*** Excerpted records Section Begins ***
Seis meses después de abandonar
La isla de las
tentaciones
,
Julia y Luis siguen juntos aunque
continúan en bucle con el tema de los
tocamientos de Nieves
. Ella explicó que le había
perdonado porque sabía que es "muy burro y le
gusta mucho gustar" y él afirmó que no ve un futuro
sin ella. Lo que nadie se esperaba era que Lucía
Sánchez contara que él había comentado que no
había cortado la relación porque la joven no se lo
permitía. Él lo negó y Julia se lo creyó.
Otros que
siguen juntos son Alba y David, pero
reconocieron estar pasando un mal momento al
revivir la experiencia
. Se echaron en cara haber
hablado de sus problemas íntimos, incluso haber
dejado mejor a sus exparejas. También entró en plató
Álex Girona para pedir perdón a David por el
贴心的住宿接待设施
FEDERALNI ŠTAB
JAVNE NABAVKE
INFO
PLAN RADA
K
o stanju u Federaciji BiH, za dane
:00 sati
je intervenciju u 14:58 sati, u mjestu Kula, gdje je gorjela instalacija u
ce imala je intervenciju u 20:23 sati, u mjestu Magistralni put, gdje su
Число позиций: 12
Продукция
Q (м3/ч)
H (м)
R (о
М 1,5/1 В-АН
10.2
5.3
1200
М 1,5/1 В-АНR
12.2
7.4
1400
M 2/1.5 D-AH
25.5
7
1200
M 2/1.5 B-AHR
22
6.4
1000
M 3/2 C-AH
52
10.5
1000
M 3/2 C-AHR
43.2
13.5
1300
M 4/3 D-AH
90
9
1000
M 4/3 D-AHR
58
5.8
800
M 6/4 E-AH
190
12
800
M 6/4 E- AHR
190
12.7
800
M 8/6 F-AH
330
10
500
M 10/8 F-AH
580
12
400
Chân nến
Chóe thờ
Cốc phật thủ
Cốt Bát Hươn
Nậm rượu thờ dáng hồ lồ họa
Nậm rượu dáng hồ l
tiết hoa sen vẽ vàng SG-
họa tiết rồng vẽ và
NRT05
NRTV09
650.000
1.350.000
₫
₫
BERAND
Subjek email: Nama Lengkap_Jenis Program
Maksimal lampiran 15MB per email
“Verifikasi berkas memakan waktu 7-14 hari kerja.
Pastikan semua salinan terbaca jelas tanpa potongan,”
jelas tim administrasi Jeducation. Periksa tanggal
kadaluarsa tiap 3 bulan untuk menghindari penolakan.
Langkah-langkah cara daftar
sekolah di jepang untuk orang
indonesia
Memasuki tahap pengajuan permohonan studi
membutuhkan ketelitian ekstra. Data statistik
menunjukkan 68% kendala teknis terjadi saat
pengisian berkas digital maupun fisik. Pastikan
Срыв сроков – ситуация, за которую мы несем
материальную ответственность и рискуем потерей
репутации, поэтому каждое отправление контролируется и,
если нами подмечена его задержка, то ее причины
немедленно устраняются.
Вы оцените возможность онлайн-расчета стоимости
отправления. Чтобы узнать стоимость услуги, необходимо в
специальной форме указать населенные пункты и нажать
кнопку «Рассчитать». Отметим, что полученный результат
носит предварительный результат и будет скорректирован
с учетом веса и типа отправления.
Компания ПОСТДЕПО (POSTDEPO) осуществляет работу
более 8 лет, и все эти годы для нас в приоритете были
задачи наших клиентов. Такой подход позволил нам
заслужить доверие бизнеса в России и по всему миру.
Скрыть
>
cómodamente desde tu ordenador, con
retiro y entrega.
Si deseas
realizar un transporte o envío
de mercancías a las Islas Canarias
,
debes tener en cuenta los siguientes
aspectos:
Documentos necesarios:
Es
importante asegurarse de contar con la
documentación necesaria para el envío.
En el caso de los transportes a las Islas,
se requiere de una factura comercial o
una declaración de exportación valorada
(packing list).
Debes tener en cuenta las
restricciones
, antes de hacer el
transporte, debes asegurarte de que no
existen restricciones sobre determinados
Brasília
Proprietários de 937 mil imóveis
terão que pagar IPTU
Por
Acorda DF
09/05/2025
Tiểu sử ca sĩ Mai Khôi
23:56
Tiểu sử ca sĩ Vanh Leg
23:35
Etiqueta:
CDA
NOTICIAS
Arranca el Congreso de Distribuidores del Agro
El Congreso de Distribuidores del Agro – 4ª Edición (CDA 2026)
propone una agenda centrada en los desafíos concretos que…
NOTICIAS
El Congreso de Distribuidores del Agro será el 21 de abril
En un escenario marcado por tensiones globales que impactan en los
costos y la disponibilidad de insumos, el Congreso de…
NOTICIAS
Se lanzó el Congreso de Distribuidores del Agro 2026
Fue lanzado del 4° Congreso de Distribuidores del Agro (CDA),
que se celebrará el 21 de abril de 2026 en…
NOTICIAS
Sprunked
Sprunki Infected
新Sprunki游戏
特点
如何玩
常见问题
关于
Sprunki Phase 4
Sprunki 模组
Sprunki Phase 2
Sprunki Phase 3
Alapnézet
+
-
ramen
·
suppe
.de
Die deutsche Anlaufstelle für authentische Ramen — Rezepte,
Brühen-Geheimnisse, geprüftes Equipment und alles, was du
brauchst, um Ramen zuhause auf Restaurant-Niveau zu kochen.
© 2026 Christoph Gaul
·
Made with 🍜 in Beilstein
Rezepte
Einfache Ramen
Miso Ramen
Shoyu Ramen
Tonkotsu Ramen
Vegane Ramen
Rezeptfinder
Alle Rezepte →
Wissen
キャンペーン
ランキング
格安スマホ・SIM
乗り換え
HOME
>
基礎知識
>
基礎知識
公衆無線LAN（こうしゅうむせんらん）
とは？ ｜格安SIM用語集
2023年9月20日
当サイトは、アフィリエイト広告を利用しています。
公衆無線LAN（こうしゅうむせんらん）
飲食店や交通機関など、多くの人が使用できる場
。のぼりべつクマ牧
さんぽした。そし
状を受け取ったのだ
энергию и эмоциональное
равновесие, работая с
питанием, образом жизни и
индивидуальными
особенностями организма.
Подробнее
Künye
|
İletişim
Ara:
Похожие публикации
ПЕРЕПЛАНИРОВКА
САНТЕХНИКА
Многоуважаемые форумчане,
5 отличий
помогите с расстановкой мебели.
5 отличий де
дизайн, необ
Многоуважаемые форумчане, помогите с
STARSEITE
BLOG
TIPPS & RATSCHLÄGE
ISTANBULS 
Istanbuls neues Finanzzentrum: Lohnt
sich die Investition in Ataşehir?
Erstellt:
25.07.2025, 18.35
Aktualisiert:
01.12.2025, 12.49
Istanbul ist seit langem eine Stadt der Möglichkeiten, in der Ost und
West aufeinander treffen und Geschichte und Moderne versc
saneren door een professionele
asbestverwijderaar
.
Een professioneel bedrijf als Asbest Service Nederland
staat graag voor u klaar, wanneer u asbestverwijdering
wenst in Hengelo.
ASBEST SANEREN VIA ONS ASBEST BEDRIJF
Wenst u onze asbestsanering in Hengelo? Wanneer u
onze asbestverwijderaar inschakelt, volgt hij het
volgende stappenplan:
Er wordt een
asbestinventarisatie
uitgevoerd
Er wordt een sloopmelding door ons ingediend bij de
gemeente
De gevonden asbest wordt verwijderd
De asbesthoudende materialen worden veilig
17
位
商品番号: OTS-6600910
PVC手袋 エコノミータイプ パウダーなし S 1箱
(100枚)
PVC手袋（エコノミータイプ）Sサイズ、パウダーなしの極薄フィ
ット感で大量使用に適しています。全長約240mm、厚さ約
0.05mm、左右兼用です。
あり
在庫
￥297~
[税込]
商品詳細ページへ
*** Excerpted records Section Ends ***
### [Request]
Extract every one of the lines above and reproduce each one character for character, keeping the original order.

### [Answer area]
Seis meses después de abandonar
La isla de las
tentaciones
,
Julia y Luis siguen juntos aunque
continúan en bucle con el tema de los
tocamientos de Nieves
. Ella explicó que le había
perdonado porque sabía que es "muy burro y le
gusta mucho gustar" y él afirmó que no ve un futuro
sin ella. Lo que nadie se esperaba era que Lucía
Sánchez contara que él había comentado que no
había cortado la relación porque la joven no se lo
permitía. Él lo negó y Julia se lo creyó.
Otros que
siguen juntos son Alba y David, pero
reconocieron estar pasando un mal momento al
revivir la experiencia
. Se echaron en cara haber
hablado de sus problemas íntimos, incluso haber
dejado mejor a sus exparejas. También entró en plató
Álex Girona para pedir perdón a David por el
贴心的住宿接待设施
FEDERALNI ŠTAB
JAVNE NABAVKE
INFO
PLAN RADA
K
o stanju u Federaciji BiH, za dane
:00 sati
je intervenciju u 14:58 sati, u mjestu Kula, gdje je gorjela instalacija u
ce imala je intervenciju u 20:23 sati, u mjestu Magistralni put, gdje su
Число позиций: 12
Продукция
Q (м3/ч)
H (м)
R (о
М 1,5/1 В-АН
10.2
5.3
1200
М 1,5/1 В-АНR
12.2
7.4
1400
M 2/1.5 D-AH
25.5
7
1200
M 2/1.5 B-AHR
22
6.4
1000
M 3/2 C-AH
52
10.5
1000
M 3/2 C-AHR
43.2
13.5
1300
M 4/3 D-AH
90
9
1000
M 4/3 D-AHR
58
5.8
800
M 6/4 E-AH
190
12
800
M 6/4 E- AHR
190
12.7
800
M 8/6 F-AH
330
10
500
M 10/8 F-AH
580
12
400
Chân nến
Chóe thờ
Cốc phật thủ
Cốt Bát Hươn
Nậm rượu thờ dáng hồ lồ họa
Nậm rượu dáng hồ l
tiết hoa sen vẽ vàng SG-
họa tiết rồng vẽ và
NRT05
NRTV09
650.000
1.350.000
₫
₫
BERAND
Subjek email: Nama Lengkap_Jenis Program
Maksimal lampiran 15MB per email
“Verifikasi berkas memakan waktu 7-14 hari kerja.
Pastikan semua salinan terbaca jelas tanpa potongan,”
jelas tim administrasi Jeducation. Periksa tanggal
kadaluarsa tiap 3 bulan untuk menghindari penolakan.
Langkah-langkah cara daftar
sekolah di jepang untuk orang
indonesia
Memasuki tahap pengajuan permohonan studi
membutuhkan ketelitian ekstra. Data statistik
menunjukkan 68% kendala teknis terjadi saat
pengisian berkas digital maupun fisik. Pastikan
Срыв сроков – ситуация, за которую мы несем
материальную ответственность и рискуем потерей
репутации, поэтому каждое отправление контролируется и,
если нами подмечена его задержка, то ее причины
немедленно устраняются.
Вы оцените возможность онлайн-расчета стоимости
отправления. Чтобы узнать стоимость услуги, необходимо в
специальной форме указать населенные пункты и нажать
кнопку «Рассчитать». Отметим, что полученный результат
носит предварительный результат и будет скорректирован
с учетом веса и типа отправления.
Компания ПОСТДЕПО (POSTDEPO) осуществляет работу
более 8 лет, и все эти годы для нас в приоритете были
задачи наших клиентов. Такой подход позволил нам
заслужить доверие бизнеса в России и по всему миру.
Скрыть
>
cómodamente desde tu ordenador, con
retiro y entrega.
Si deseas
realizar un transporte o envío
de mercancías a las Islas Canarias
,
debes tener en cuenta los siguientes
aspectos:
Documentos necesarios:
Es
importante asegurarse de contar con la
documentación necesaria para el envío.
En el caso de los transportes a las Islas,
se requiere de una factura comercial o
una declaración de exportación valorada
(packing list).
Debes tener en cuenta las
restricciones
, antes de hacer el
transporte, debes asegurarte de que no
existen restricciones sobre determinados
Brasília
Proprietários de 937 mil imóveis
terão que pagar IPTU
Por
Acorda DF
09/05/2025
Tiểu sử ca sĩ Mai Khôi
23:56
Tiểu sử ca sĩ Vanh Leg
23:35
Etiqueta:
CDA
NOTICIAS
Arranca el Congreso de Distribuidores del Agro
El Congreso de Distribuidores del Agro – 4ª Edición (CDA 2026)
propone una agenda centrada en los desafíos concretos que…
NOTICIAS
El Congreso de Distribuidores del Agro será el 21 de abril
En un escenario marcado por tensiones globales que impactan en los
costos y la disponibilidad de insumos, el Congreso de…
NOTICIAS
Se lanzó el Congreso de Distribuidores del Agro 2026
Fue lanzado del 4° Congreso de Distribuidores del Agro (CDA),
que se celebrará el 21 de abril de 2026 en…
NOTICIAS
Sprunked
Sprunki Infected
新Sprunki游戏
特点
如何玩
常见问题
关于
Sprunki Phase 4
Sprunki 模组
Sprunki Phase 2
Sprunki Phase 3
Alapnézet
+
-
ramen
·
suppe
.de
Die deutsche Anlaufstelle für authentische Ramen — Rezepte,
Brühen-Geheimnisse, geprüftes Equipment und alles, was du
brauchst, um Ramen zuhause auf Restaurant-Niveau zu kochen.
© 2026 Christoph Gaul
·
Made with 🍜 in Beilstein
Rezepte
Einfache Ramen
Miso Ramen
Shoyu Ramen
Tonkotsu Ramen
Vegane Ramen
Rezeptfinder
Alle Rezepte →
Wissen
キャンペーン
ランキング
格安スマホ・SIM
乗り換え
HOME
>
基礎知識
>
基礎知識
公衆無線LAN（こうしゅうむせんらん）
とは？ ｜格安SIM用語集
2023年9月20日
当サイトは、アフィリエイト広告を利用しています。
公衆無線LAN（こうしゅうむせんらん）
飲食店や交通機関など、多くの人が使用できる場
。のぼりべつクマ牧
さんぽした。そし
状を受け取ったのだ
энергию и эмоциональное
равновесие, работая с
питанием, образом жизни и
индивидуальными
особенностями организма.
Подробнее
Künye
|
İletişim
Ara:
Похожие публикации
ПЕРЕПЛАНИРОВКА
САНТЕХНИКА
Многоуважаемые форумчане,
5 отличий
помогите с расстановкой мебели.
5 отличий де
дизайн, необ
Многоуважаемые форумчане, помогите с
STARSEITE
BLOG
TIPPS & RATSCHLÄGE
ISTANBULS 
Istanbuls neues Finanzzentrum: Lohnt
sich die Investition in Ataşehir?
Erstellt:
25.07.2025, 18.35
Aktualisiert:
01.12.2025, 12.49
Istanbul ist seit langem eine Stadt der Möglichkeiten, in der Ost und
West aufeinander treffen und Geschichte und Moderne versc
saneren door een professionele
asbestverwijderaar
.
Een professioneel bedrijf als Asbest Service Nederland
staat graag voor u klaar, wanneer u asbestverwijdering
wenst in Hengelo.
ASBEST SANEREN VIA ONS ASBEST BEDRIJF
Wenst u onze asbestsanering in Hengelo? Wanneer u
onze asbestverwijderaar inschakelt, volgt hij het
volgende stappenplan:
Er wordt een
asbestinventarisatie
uitgevoerd
Er wordt een sloopmelding door ons ingediend bij de
gemeente
De gevonden asbest wordt verwijderd
De asbesthoudende materialen worden veilig
17
位
商品番号: OTS-6600910
PVC手袋 エコノミータイプ パウダーなし S 1箱
(100枚)
PVC手袋（エコノミータイプ）Sサイズ、パウダーなしの極薄フィ
ット感で大量使用に適しています。全長約240mm、厚さ約
0.05mm、左右兼用です。
あり
在庫
￥297~
[税込]
商品詳細ページへ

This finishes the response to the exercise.